The solution is not to segregate. The solution is to do away with tracking. The Cambridge high school now has “upper level” tracking, but not downward tracking. I think it’s OK to have those honor classes.

We have a relatively strong vocational school. For awhile we had to send kids to Minuteman but now they are coming back.

The 1993-1994 Education Reform Act has radically changed the way we run public schools. It opened up the educational market place for charter schools, and Cambridge is a very attractive place for charter schools, because we pay so much per pupil and that’s how the charter schools get their funding, based on that.

Charter schools are absolutely an assault on the vitality of Cambridge public schools. But whether we like it or not, charter schools are a challenge to get our act together.

Great teachers perceive charter schools as the only option if they want to do creative and innovative teaching. I, too, am dismayed at the state of public education. I’m a teacher who strives every day to make learning jump off the page, and be community-based. My response to my dismay with public education is to run for School Committee. Whatever charters are doing well—we need to be doing that in the public system.

Education for citizenship

The pubic school system is where a young person grows up in your community. This is a vital part of your upbringing, so the values that we promote in the school system are vital, they will affect your whole life.

Let's look at food. Cambridge has done gardens, taught organic farming, presented students with some alternative style snacks. The problem is, that just comes once in a month, it’s not integrated into the curriculum. It’s better than nothing, but it’s a token.

The vast majority of my campaign team all went to the Cambridge public schools, and we’re sort of coming back to the political process because we’re sick and tired of what’s happened to our schools.

One barrier to involvement is the idea that serious policy work has to be left to trained experts. We have a city council, city manager system, which does not encourage active participation. On the School Committee we see the Superintendent of Schools as some kind of hired hotshot who is going to know how to run the schools better than we do.

I see the School Committee’s job as more than supervising the superintendents and passing the budgets. It also involves starting a dialogue with the people on the city’s schools.

## WHAT YOU WILL DO
(a) Reproduce the passage on Cambridge public schools word for word, starting at "Charter schools are absolutely" and ending at "your whole life.".
(b) Render this sentence from the passage on Cambridge public schools in Spanish: "Charter schools are absolutely an assault on the vitality of Cambridge public schools."
(c) Extend the passage on Cambridge public schools, picking up after its final sentence.
The entries that follow the passage on Cambridge public schools are not needed for any of this work.

## INFORMATION SHOWN
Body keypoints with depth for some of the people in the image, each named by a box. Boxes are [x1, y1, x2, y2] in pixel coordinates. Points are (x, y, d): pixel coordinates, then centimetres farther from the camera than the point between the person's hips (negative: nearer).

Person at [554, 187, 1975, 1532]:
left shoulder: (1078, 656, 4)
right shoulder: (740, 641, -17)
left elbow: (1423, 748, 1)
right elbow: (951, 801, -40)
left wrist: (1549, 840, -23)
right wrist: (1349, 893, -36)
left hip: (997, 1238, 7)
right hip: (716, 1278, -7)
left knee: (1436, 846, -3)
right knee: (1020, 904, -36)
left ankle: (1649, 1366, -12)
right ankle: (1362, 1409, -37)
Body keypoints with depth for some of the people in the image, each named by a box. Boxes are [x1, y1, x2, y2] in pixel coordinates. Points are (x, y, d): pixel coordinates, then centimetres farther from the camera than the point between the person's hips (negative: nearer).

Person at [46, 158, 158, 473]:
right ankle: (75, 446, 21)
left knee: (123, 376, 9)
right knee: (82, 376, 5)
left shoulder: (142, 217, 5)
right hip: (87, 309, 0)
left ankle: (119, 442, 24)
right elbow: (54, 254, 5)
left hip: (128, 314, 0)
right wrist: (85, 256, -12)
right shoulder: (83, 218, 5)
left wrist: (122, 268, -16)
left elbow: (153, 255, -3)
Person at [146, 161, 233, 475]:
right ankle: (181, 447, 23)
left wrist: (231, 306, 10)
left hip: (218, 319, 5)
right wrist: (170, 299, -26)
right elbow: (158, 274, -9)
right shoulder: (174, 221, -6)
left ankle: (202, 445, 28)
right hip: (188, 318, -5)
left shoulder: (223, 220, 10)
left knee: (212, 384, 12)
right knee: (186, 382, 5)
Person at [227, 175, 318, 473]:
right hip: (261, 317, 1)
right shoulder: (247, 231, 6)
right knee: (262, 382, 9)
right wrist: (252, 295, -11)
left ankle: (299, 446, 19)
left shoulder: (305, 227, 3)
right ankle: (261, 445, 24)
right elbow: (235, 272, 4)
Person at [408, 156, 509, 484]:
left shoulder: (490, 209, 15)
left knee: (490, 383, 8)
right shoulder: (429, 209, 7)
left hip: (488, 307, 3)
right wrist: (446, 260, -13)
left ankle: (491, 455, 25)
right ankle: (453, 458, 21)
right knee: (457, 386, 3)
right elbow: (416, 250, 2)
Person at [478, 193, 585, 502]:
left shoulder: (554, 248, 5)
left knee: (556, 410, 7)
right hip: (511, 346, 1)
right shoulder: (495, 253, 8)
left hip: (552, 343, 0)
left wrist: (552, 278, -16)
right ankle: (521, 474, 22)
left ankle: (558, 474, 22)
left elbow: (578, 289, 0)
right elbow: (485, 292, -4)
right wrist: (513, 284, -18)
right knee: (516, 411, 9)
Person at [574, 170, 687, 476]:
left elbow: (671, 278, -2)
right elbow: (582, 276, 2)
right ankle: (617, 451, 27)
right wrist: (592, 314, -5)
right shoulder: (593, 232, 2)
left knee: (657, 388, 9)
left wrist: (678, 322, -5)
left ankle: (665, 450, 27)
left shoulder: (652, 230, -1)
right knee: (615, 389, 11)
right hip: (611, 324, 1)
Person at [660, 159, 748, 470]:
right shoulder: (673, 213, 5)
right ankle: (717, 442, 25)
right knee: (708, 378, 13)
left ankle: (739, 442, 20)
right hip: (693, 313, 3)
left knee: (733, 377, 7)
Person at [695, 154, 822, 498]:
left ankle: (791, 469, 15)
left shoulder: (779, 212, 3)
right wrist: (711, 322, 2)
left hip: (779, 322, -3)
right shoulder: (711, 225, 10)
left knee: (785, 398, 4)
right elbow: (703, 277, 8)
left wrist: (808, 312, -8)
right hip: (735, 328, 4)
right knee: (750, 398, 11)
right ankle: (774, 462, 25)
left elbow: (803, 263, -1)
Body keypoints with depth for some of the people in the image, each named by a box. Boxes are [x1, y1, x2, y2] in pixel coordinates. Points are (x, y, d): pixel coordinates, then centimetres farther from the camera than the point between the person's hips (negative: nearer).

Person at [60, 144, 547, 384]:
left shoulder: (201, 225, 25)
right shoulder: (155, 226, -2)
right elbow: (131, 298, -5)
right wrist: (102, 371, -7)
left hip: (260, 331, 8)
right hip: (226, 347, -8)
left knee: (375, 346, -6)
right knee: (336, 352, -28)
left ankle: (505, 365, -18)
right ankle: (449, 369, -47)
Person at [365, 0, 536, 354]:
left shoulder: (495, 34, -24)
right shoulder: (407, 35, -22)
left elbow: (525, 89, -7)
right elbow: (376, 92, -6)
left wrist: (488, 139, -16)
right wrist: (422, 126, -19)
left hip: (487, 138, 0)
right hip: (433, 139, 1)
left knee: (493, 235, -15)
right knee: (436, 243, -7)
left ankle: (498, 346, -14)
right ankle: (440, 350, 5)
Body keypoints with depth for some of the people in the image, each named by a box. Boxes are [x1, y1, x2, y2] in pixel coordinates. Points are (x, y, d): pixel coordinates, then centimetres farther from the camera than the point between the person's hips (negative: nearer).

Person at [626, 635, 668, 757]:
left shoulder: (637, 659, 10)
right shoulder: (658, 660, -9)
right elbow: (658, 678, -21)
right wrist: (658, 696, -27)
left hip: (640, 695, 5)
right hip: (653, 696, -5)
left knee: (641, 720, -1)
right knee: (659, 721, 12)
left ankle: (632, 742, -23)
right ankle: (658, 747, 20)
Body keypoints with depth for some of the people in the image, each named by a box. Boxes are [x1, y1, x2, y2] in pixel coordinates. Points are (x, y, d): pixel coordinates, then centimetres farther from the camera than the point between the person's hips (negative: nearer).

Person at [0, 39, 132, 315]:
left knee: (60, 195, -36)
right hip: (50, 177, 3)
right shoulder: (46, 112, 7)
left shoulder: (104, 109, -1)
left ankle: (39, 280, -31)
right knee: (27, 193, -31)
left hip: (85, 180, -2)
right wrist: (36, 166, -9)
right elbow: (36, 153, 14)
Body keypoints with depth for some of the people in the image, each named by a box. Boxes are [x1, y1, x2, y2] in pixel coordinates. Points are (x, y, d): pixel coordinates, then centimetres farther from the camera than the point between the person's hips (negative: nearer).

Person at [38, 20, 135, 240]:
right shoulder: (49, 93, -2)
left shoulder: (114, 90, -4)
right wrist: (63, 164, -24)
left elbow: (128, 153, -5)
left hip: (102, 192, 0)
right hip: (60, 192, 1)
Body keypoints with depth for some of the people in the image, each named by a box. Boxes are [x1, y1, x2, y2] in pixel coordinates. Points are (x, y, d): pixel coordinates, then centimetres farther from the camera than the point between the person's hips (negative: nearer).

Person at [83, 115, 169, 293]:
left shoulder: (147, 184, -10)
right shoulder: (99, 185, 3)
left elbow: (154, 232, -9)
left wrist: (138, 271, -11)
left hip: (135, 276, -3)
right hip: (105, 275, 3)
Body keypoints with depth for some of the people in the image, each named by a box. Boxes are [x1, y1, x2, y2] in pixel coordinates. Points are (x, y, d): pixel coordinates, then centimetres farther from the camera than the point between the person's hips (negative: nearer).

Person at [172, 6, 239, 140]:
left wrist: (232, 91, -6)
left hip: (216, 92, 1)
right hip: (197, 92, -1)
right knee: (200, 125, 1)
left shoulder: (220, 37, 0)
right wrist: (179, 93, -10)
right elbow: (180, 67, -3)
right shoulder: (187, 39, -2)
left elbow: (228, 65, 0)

## SOLVED PROBLEMS
(a)
Charter schools are absolutely an assault on the vitality of Cambridge public schools. But whether we like it or not, charter schools are a challenge to get our act together.

Great teachers perceive charter schools as the only option if they want to do creative and innovative teaching. I, too, am dismayed at the state of public education. I’m a teacher who strives every day to make learning jump off the page, and be community-based. My response to my dismay with public education is to run for School Committee. Whatever charters are doing well—we need to be doing that in the public system.

Education for citizenship

The pubic school system is where a young person grows up in your community. This is a vital part of your upbringing, so the values that we promote in the school system are vital, they will affect your whole life.

(b) Las escuelas chárter son, sin duda, un ataque a la vitalidad de las escuelas públicas de Cambridge.

(c)
We on the campaign have actually had to educate ourselves about how city government works. We never learned anything about that when we went to the Cambridge public schools. You’ve got to wonder why we aren’t learning about our own government in our city schools.

Our campaign decided that race and class imbalance would be an issue that we would deal with head on. The first step was to develop our ten point plan. We drafted a plan in meetings of parents, students, educators, and administrators, early in July.

We decided we’re not going to use the term “achievement gap” anymore. Everyone pays lip service to it and doesn't do anything about it. Also, it’s a deficit term that places the blame on students for not achieving enough, rather than on the system for not serving them.

Cambridge has some innovative programs but it’s just happening in pockets... we need to apply these programs for everyone.

Our plan was much more about really serving everybody, rather than just people of color and poor people. Still, I am running for School Committee for those students who have not been served. I would side with those students who don't get served by the school, because ultimately the wealthier can go out of the system.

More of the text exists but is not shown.